人類はこの原因不明の現象に向き合わなければならなかった。生き残った学者たちが知力を絞って、対策を講じ、人類が半数以上の犠牲を出した段階で、融解雨耐性がある素材を発見した。しかし、その素材は希少なもので優先的に建造物に活用された。そのため、傘などの身近なものには行き届かなかった。それでも、無防備に逃げ惑うだけではない方略が出てきたことで、犠牲者は減少へと転じた。そうやって、人類は少しずつ融解雨が降る以前の生活を取り戻しつつある。
――また、難しそうなの読んでいるね。
背後から声が降り注いで僕は飛び上がった。

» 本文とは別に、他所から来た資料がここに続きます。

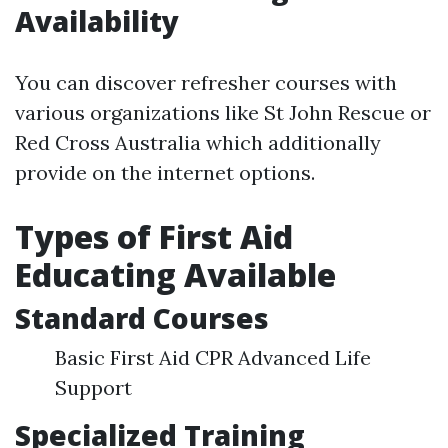
Availability
You can discover refresher courses with
various organizations like St John Rescue or
Red Cross Australia which additionally
provide on the internet options.
Types of First Aid
Educating Available
Standard Courses
Basic First Aid CPR Advanced Life
Support
Specialized Training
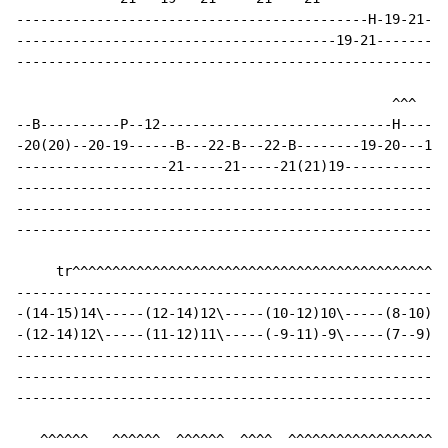
--------------------------------------------H-19-21---
----------------------------------------19-21---------
------------------------------------------------------
                                               ^^^  ^^
--B----------P--12-----------------------------H------
-20(20)--20-19------B---22-B---22-B--------19-20---19-
-------------------21-----21-----21(21)19-------------
------------------------------------------------------
------------------------------------------------------
------------------------------------------------------
     tr^^^^^^^^^^^^^^^^^^^^^^^^^^^^^^^^^^^^^^^^^^^^^^^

文字ばかりを追いかけていたから彼女がこの図書準備室に来たことに気づかなかった。
「違うよ。課題が出たから読んでいただけ。別に好きで読んでいたわけじゃない」
僕は読んでいた本を閉じた。
「どんな課題?」
そう言って彼女は、僕が腰かけていた二人掛けのソファーに無理やり座り込んできた。ソファーが一つしかないのであれば、この状況も仕方がないと納得できたかもしれないが、テーブルを挟んだその向こう側にも二人掛けのソファーはある。
彼女はよいしょと声をあげて、座り直す。
「これが課題ね」
僕を置いてけぼりにし、彼女は肩口まで伸びる髪の毛を耳にかけ、カバンから眼鏡ケースを取り出し、眼鏡をかけてからどれどれとわざとらしく声を出して課題を眺めていた。
沈黙が訪れる。
雨粒が窓ガラスを叩く音が響いた。僕はそちらに目をやる。こうなってしまえば、しばらく学校から出ることも、学校に入ることもできない。ある種、隔離された世界が出来上がる。とはいえ、閉じ込められることを趣味にしているわけではない。それに、もし学校に残っていることがばれたら、よくて停学、酷ければ退学だってあり得る話だ。そのリスクを抱えてでも、僕はこの時間を大事にしたかった。いや、大事にしなければならなかった。
本当にこの学校が融解雨対応の建物で良かったと心底思っている。
「結局のところ、雨は悪ではないという視点で考えてみないといけないってこと? この先生は哲学的に考えるのね」
聡明の一言に尽きる。彼女はシンパシーというのか、感覚が鋭いというのか。何かと相手の意図を汲み取るのがうまい。今回ばかりはその力を発揮して欲しくなかったのだが、そんな僕の思惑なんて知らない彼女は、顎に指をあてながら考えているようだった。